Buzz, buzz, buzz
There is a genuine problem with 'commercial' bees in several countries. Large numbers of hives are dying off, which means that large numbers of crops will not be pollinated this year.
The blogworld is also buzzing with theories.
Sorting it out:
Many are saying that the huge pileup of electromagnetic waves generated by cell-phones is confusing the bees. This is plausible, because bees do use a magnetic sensor as part of their direction-finding mechanism. Pigeons, which also have internal compasses, are known to get confused when flying past a powerful radio transmitter, or when kept near magnetic emitters like a car's fuel injectors.
Unfortunately, the known locations of the bee problem don't jibe with this theory. America, Brazil, and Europe seem to have the most dead hives. Brazil is not high-tech, so cellphones are unlikely to be the source there; Japan and Korea, which are far more 'celled up' than America, don't have the problem.

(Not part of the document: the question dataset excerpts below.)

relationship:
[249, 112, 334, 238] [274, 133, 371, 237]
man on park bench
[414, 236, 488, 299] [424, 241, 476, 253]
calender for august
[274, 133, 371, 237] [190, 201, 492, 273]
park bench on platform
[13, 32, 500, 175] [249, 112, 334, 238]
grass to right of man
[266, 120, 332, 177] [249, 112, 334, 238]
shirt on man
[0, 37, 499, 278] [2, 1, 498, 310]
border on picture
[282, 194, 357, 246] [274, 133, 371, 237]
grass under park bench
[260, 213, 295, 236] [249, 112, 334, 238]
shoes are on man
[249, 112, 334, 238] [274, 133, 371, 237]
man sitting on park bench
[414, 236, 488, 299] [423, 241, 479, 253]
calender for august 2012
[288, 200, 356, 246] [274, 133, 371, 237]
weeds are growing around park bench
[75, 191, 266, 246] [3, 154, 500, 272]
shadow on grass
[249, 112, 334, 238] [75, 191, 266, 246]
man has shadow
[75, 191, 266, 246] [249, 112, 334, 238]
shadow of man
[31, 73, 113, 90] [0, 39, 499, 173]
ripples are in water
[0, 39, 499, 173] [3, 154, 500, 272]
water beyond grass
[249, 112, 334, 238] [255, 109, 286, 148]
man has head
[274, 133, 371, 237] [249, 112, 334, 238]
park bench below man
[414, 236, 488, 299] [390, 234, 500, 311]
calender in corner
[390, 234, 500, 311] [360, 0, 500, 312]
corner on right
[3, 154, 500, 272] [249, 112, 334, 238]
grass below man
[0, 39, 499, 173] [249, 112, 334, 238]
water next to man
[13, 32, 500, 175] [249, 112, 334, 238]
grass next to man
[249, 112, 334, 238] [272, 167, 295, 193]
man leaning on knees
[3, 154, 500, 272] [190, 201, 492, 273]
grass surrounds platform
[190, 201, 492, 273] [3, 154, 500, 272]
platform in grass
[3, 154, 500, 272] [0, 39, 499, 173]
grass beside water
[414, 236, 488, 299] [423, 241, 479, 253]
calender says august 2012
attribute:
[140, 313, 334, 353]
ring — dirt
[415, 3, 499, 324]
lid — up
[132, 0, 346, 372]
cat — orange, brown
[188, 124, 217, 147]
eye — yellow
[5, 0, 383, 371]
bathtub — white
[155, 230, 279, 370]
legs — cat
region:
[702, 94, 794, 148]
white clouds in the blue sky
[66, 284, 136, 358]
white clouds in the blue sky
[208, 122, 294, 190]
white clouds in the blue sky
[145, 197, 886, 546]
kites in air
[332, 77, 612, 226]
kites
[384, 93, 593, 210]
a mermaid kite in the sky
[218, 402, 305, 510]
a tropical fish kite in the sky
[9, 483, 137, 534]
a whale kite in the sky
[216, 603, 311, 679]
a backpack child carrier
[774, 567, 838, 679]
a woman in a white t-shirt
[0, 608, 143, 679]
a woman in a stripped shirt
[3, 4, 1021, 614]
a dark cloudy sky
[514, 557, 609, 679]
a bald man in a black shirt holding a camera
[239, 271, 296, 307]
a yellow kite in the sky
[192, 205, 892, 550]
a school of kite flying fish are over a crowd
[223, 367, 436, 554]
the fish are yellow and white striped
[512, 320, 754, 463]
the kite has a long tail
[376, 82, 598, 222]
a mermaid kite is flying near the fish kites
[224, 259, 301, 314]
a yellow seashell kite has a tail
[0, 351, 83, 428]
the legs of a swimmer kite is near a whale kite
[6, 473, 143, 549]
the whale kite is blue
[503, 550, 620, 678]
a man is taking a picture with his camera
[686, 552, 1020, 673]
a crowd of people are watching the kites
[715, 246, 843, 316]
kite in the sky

Another plausible theory is genetically-modified crops. Since the main purpose of GM is to accentuate a plant's natural pesticides to kill unwanted insects, it wouldn't be surprising if bees were also killed as a side effect.
But wild bees don't seem to be suffering, which knocks down both the cell-phone and the GM crop theories. It also tosses out artificial pesticides and (of course) global warming. Those phenomena would affect every bee, wild or domestic.